An important part of many distributed applications is the ability to identify someone, known as a principal or client, and to control the client's access to resources. Authentication is the act of validating a client's identity. Generally, clients must present some form of evidence, known as credentials, proving who they are for authentication.
IIS provides a variety of authentication schemes:
  • Anonymous (enabled by default)
  • Basic
  • Digest
  • Integrated Windows authentication (enabled by default)
  • Client Certificate Mapping

Regardless of which method you choose, after IIS authenticates the client it will pass a security token to ASP.NET. If you configure ASP.NET authentication to use Windows authentication and you enable impersonation, ASP.NET will impersonate the user represented by this security token.

Anonymous


Anonymous authentication gives users access to the public areas of your Web site without prompting them for a user name or password. Although listed as an authentication scheme, it is not technically performing any client authentication because the client is not required to supply any credentials. Instead, IIS provides stored credentials to Windows using a special user account, IUSR_machinename. By default, IIS controls the password for this account. Whether or not IIS controls the password affects the permissions the anonymous user has.

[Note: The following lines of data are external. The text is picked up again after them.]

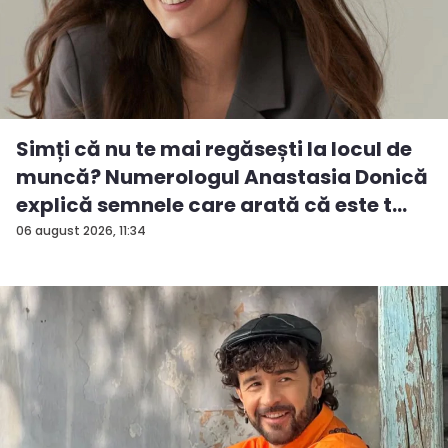
Simți că nu te mai regăsești la locul de
muncă? Numerologul Anastasia Donică
explică semnele care arată că este t...
06 august 2026, 11:34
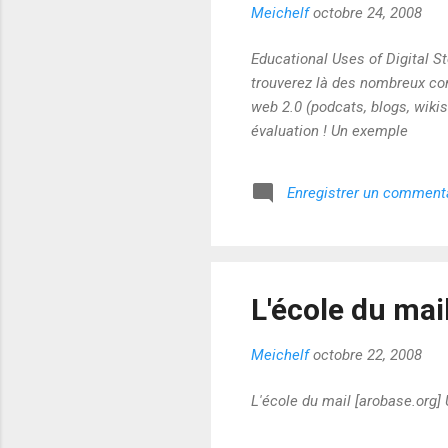
Meichelf
octobre 24, 2008
Educational Uses of Digital S
trouverez là des nombreux cons
web 2.0 (podcats, blogs, wikis 
évaluation ! Un exemple
Enregistrer un comment
L'école du mai
Meichelf
octobre 22, 2008
L'école du mail [arobase.org]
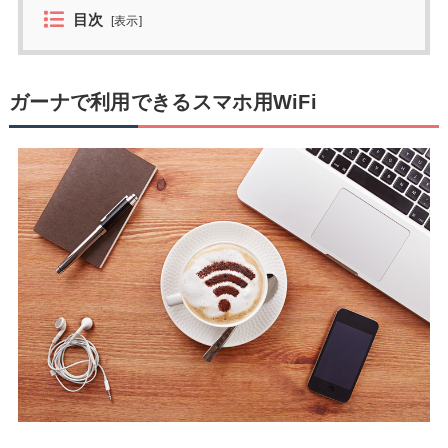
目次
[
表示
]
ガーナで利用できるスマホ用WiFi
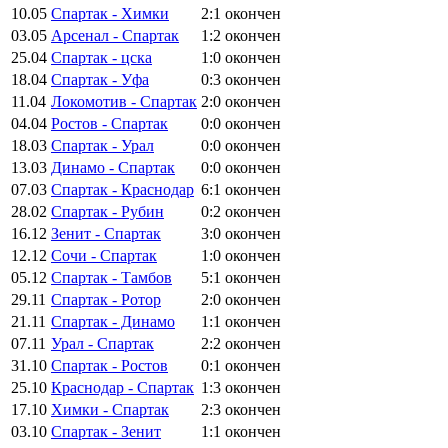
10.05
Спартак - Химки
2:1
окончен
03.05
Арсенал - Спартак
1:2
окончен
25.04
Спартак - цска
1:0
окончен
18.04
Спартак - Уфа
0:3
окончен
11.04
Локомотив - Спартак
2:0
окончен
04.04
Ростов - Спартак
0:0
окончен
18.03
Спартак - Урал
0:0
окончен
13.03
Динамо - Спартак
0:0
окончен
07.03
Спартак - Краснодар
6:1
окончен
28.02
Спартак - Рубин
0:2
окончен
16.12
Зенит - Спартак
3:0
окончен
12.12
Сочи - Спартак
1:0
окончен
05.12
Спартак - Тамбов
5:1
окончен
29.11
Спартак - Ротор
2:0
окончен
21.11
Спартак - Динамо
1:1
окончен
07.11
Урал - Спартак
2:2
окончен
31.10
Спартак - Ростов
0:1
окончен
25.10
Краснодар - Спартак
1:3
окончен
17.10
Химки - Спартак
2:3
окончен
03.10
Спартак - Зенит
1:1
окончен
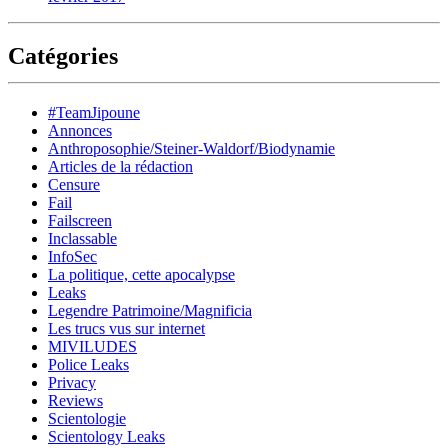
Catégories
#TeamJipoune
Annonces
Anthroposophie/Steiner-Waldorf/Biodynamie
Articles de la rédaction
Censure
Fail
Failscreen
Inclassable
InfoSec
La politique, cette apocalypse
Leaks
Legendre Patrimoine/Magnificia
Les trucs vus sur internet
MIVILUDES
Police Leaks
Privacy
Reviews
Scientologie
Scientology Leaks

When IIS controls the password, a subauthentication DLL (iissuba.dll) authenticates the user using a network logon. The function of this DLL is to validate the password supplied by IIS and to inform Windows that the password is valid, thereby authenticating the client. However, it does not actually provide a password to Windows. When IIS does not control the password, IIS calls the LogonUser() API in Windows and provides the account name, password and domain name to log on the user using a local logon. After the logon, IIS caches the security token and impersonates the account. A local logon makes it possible for the anonymous user to access network resources, whereas a network logon does not.